Bird’s Eye: The bird’s eye does glaze over, we confess, when it encounters “critical theory”, “a form of self-reflective knowledge involving both understanding and theoretical explanation to reduce entrapment in systems of domination or dependence, obeying the emancipatory interest in expanding the scope of autonomy and reducing the scope of domination.”(Thanks, Wikipedia) Here are three pieces, two reviews of a book and an essay. The book reviews focus on arguments it is time to move beyond such divisions as Jewish/non-Jewish or black/non-black; Orwell’s essay argues it’s time to move beyond nationalism. The Atzmon piece is as challenging (intellectually, emotionally, spiritually) to me about what it means to be Jewish as anything I’ve seen. Responses to it are particularly welcomed.
* Interview with Gilad Atzmon, author of The Wandering Who: A study of Jewish Identity Politics Eric Walberg
Gilad Atzmon is a world citizen who calls London his home. He was born a sabra, and served as a paramedic in the Israeli Defense Forces during the 1982 Lebanon War, when he realised that “I was part of a colonial state, the result of plundering and ethnic cleansing.” He has wandered far since then, become a novelist, philosopher, one of the world’s best jazz saxophonists, and at the same time, one of the staunchest supporters of the Palestinian cause, supporting the right of return and the one-state solution…. Atzmon denies that there is even such a concept as “anti-Semitism”, stating that “‘anti-Semite” is an empty signifier. “You are either a racist which I am not, or have an ideological disagreement with Zionism, which I have.” When railed against as an anti-Semite, Gilad quotes the witticism: “While in the past an ‘anti-Semite’ was someone who hated Jews, nowadays it is the other way around, an anti-Semite is someone the Jews hate.”
“Jewish anti-Zionists who criticise Israel for being racist, also operate in Jews-only, racially-exclusive political cells. I realised then that we need a new ideological instrument that would attempt to explain it all. I guess that this is when I started to differentiate between Jews (the people), Judaism (the religion) and Jewish-ness (the ideology). In my work, I avoid the first two categories, I only deal with ideology — the racially-driven supremacist and exclusive philosophy known as Chosen-ness. Zionism is just one face of Jewish-ness. Jewish anti-Zionism is clearly another face. John Zorn and his Jewish Radical Music is another, promoting a racially-driven pseudo-cultural ethos.”

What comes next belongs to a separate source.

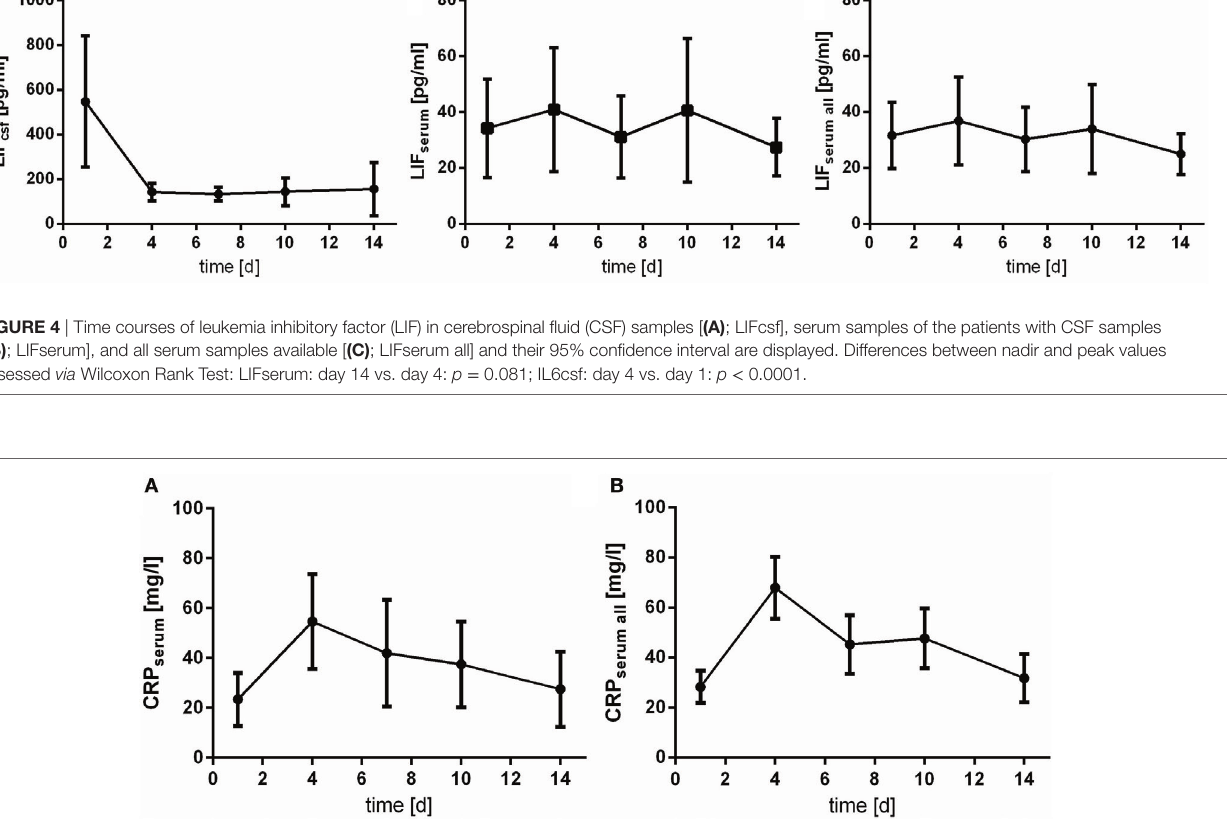
courses of inflammatory Parameters related to Fisher scale score Courses of inflammatory parameters additionally were compared related to Fisher scale score. Grading according to Fisher scale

* Who’s Afraid of Post-Blackness? Touré New York Times
Post-blackness entails a different perspective from earlier generations’, one that takes for granted what they fought for: equal rights, integration, middle-class status, affirmative action and political power. While rooted in blackness, it is not restricted by it, as Michael Eric Dyson says in the book’s foreword; it is an enormously complex and malleable state, Touré says, “a completely liquid shape-shifter that can take any form.” With so many ways of performing blackness, there is now no consensus about what it is or should be. One of his goals, Touré writes in “Who’s Afraid of Post-Blackness? What It Means to Be Black Now,” is “to attack and destroy the idea that there is a correct or legitimate way of doing blackness.” Post-blackness has no patience with “self-appointed identity cops” and their “cultural bullying.”

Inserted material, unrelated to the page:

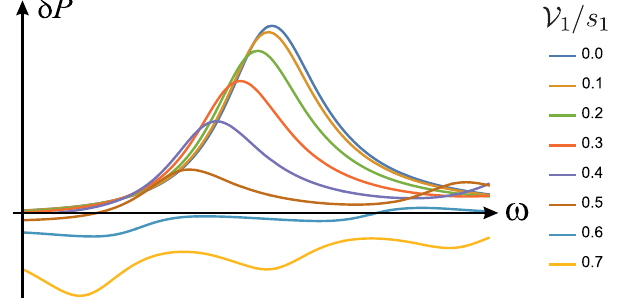
FIG. 14. Dissipation in the channel for different values of V 1 =s 1 .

* “Notes on Nationalism” George Orwell
By “nationalism” I mean first of all the habit of assuming that human beings can be classified like insects and that whole blocks of millions or tens of millions of people can be confidently labelled “good” or “bad.” But secondly — and this is much more important — I mean the habit of identifying oneself with a single nation or other unit, placing it beyond good and evil and recognizing no other duty than that of advancing its interests. Nationalism is not to be confused with patriotism. Both words are normally used in so vague a way that any definition is liable to be challenged, but one must draw a distinction between them, since two different and even opposing ideas are involved. By “patriotism” I mean devotion to a particular place and a particular way of life, which one believes to be the best in the world but has no wish to force on other people. Patriotism is of its nature defensive, both militarily and culturally. Nationalism, on the other hand, is inseperable from the desire for power. The abiding purpose of every nationalist is to secure more power and more prestige, not for himself but for the nation or other unit in which he has chosen to sink his own individuality.